Take the 18,313 jobs. What jobs were cost? What was the definition of "cost" and the definition of "job" and over what period of time and was this expected/intended or a surprise adverse consequence?
If 18,313 heart surgeons are out of work because no one in Massachusetts needs cardiac care, was this the intended outcome? An unexpected outcome? Is it fair to characterize this as a "cost" if each of them formerly performed 5 surgeries a year, and each of those patients was off work and under constant care for 6 months each. That's a net effect of nearly 100,000 x 6 months more productivity x 6 months reduced medical costs. And is this net effect actually a positive for the state?
The (let us say entirely indisputable) fact that there are 18,313 fewer heart surgeons working may be the most fabulous endorsement of Romneycare ever!
Or "-slowed the growth of disposable income per person by $376". What if the entire thing was paid for by dropping the disposable income of the people who had +$10 million in disposable income that was growing at a rate of 80% down to a growth rate of 5%? It is disingenuous but not factually inaccurate to average the drop across the entire population of the state and make it look like those who were disposing of every last cent of their $25k per year now have $376 less to spend on school supplies at Walmart.

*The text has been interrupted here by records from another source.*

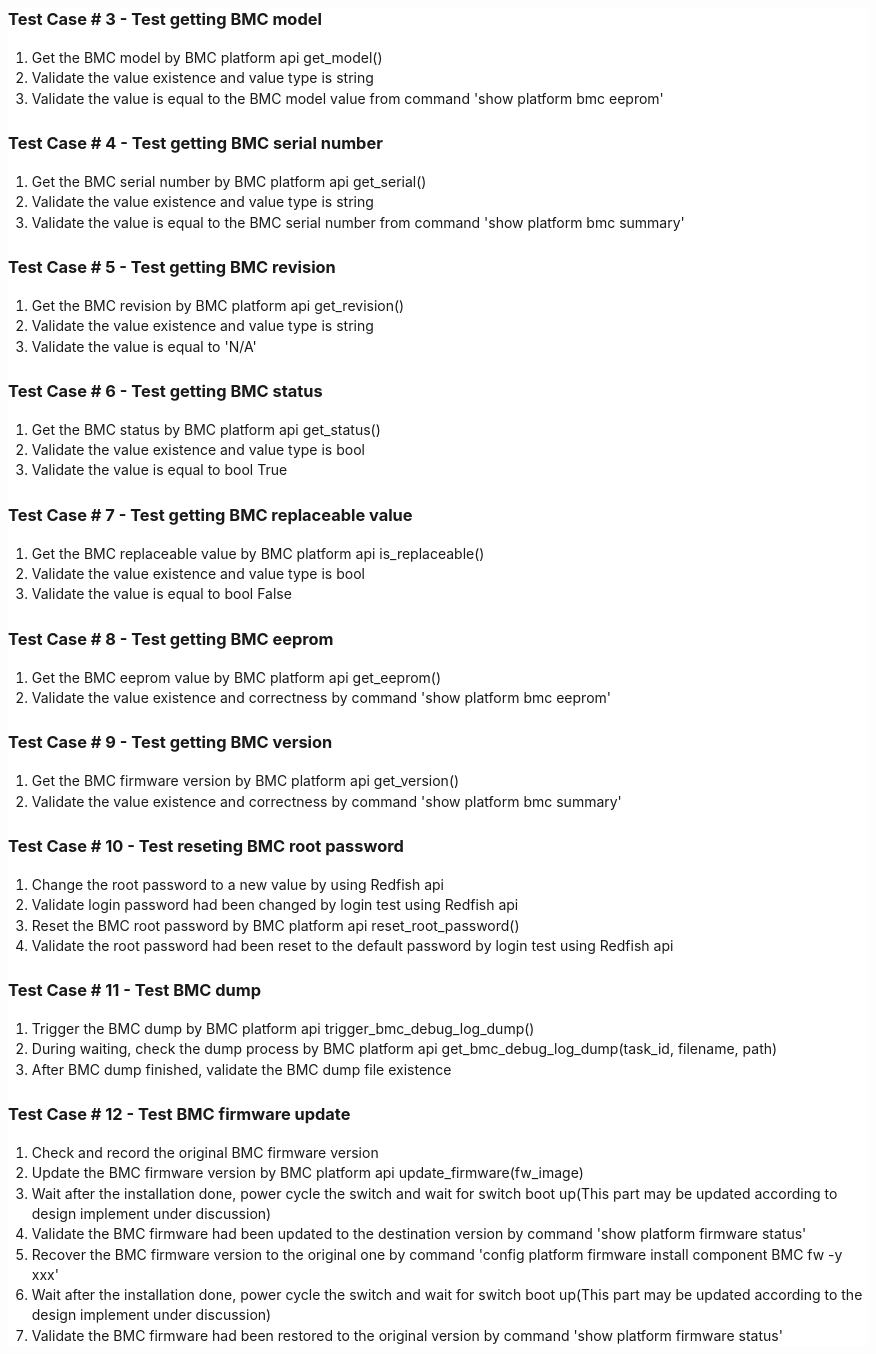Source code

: ### Test Case # 3 - Test getting BMC model
1. Get the BMC model by BMC platform api get_model()
2. Validate the value existence and value type is string
3. Validate the value is equal to the BMC model value from command 'show platform bmc eeprom'

### Test Case # 4 - Test getting BMC serial number
1. Get the BMC serial number by BMC platform api get_serial()
2. Validate the value existence and value type is string
3. Validate the value is equal to the BMC serial number from command 'show platform bmc summary'

### Test Case # 5 - Test getting BMC revision
1. Get the BMC revision by BMC platform api get_revision()
2. Validate the value existence and value type is string
3. Validate the value is equal to 'N/A'

### Test Case # 6 - Test getting BMC status
1. Get the BMC status by BMC platform api get_status()
2. Validate the value existence and value type is bool
3. Validate the value is equal to bool True

### Test Case # 7 - Test getting BMC replaceable value
1. Get the BMC replaceable value by BMC platform api is_replaceable()
2. Validate the value existence and value type is bool
3. Validate the value is equal to bool False

### Test Case # 8 - Test getting BMC eeprom
1. Get the BMC eeprom value by BMC platform api get_eeprom()
2. Validate the value existence and correctness by command 'show platform bmc eeprom'

### Test Case # 9 - Test getting BMC version
1. Get the BMC firmware version by BMC platform api get_version()
2. Validate the value existence and correctness by command 'show platform bmc summary'

### Test Case # 10 - Test reseting BMC root password
1. Change the root password to a new value by using Redfish api
2. Validate login password had been changed by login test using Redfish api
3. Reset the BMC root password by BMC platform api reset_root_password()
4. Validate the root password had been reset to the default password by login test using Redfish api

### Test Case # 11 - Test BMC dump
1. Trigger the BMC dump by BMC platform api trigger_bmc_debug_log_dump()
2. During waiting, check the dump process by BMC platform api get_bmc_debug_log_dump(task_id, filename, path)
3. After BMC dump finished, validate the BMC dump file existence

### Test Case # 12 - Test BMC firmware update
1. Check and record the original BMC firmware version
2. Update the BMC firmware version by BMC platform api update_firmware(fw_image)
3. Wait after the installation done, power cycle the switch and wait for switch boot up(This part may be updated according to design implement under discussion)
4. Validate the BMC firmware had been updated to the destination version by command 'show platform firmware status'
5. Recover the BMC firmware version to the original one by command 'config platform firmware install component BMC fw -y xxx'
6. Wait after the installation done, power cycle the switch and wait for switch boot up(This part may be updated according to the design implement under discussion)
7. Validate the BMC firmware had been restored to the original version by command 'show platform firmware status'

"-drove up total health insurance costs in Massachusetts by $4.311 billion" Any word on whether that drive was shorter than it otherwise would have been? If the total insurance costs in Massachusetts was slated to go up by $10.75 billion, then Romneycare driving up costs by $4.311 billion is a bargain! (more likely question: When total health insurance costs went up by $4.311 billion, did the 20-year-future-cost of medical care for the newly insured go down by $100 billion?)
Pointing out all the costs while ignoring the benefits is a pretty important bias to recognize in the studier, the study and the spin attached to it upon reporting. Facts are only facts when not analyzed by someone with an axe to grind.